Texto do documento:
------------------------------------

O papel das entidades sociais como protagonistas da produção habitacional, é uma atitude
contemporânea, de assumir a posição de agente direto na intervenção urbana, sem estar
diretamente atrelada ao poder público.
Os agentes envolvidos nesta experiência foram essenciais para êxito do empreendimento: líderes
do grupo de mulheres unidos venceremos; associados; profissionais arquitetos e urbanistas,
engenheiros e assistentes sociais; poder público federal e municipal como promotor de
programas sociais e implementador da legislação urbana (Ministério das Cidades e Prefeitura
Municipal de Passo Fundo/RS); poder público como fiscalizador e financiador/provedor de HIS
(Caixa Econômica Federal - CEF); e IES como qualificadora de processos e projetos.
A atuação das entidades sem fins lucrativos na produção do espaço urbano e na provisão
habitacional teve um incremento a partir da aprovação da lei federal denominada de Estatuto da
Cidade (BRASIL, 2001), que regulamentou os artigos 182 e 183 da Constituição Federal
(BRASIL, 1988), entre eles, a obrigatoriedade dos planos diretores para as cidades com mais de
20 mil habitantes ou que se encaixem nas situações descritas no artigo 41 desta lei, e da criação
do Ministério das Cidades em 2003.

------------------------------------

Dados de origem:
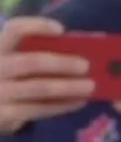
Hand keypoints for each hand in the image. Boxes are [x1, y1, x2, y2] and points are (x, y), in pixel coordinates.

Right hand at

------------------------------------

Responda, por favor, a estas perguntas usando o texto sobre produção habitacional:
(a) Qual instituição aparece como fiscalizadora e financiadora/provedora de HIS?
(b) Em que ano foi criado o Ministério das Cidades?
(c) Quais artigos da Constituição Federal o Estatuto da Cidade regulamentou?

(a) A Caixa Econômica Federal (CEF).
(b) Em 2003.
(c) Os artigos 182 e 183.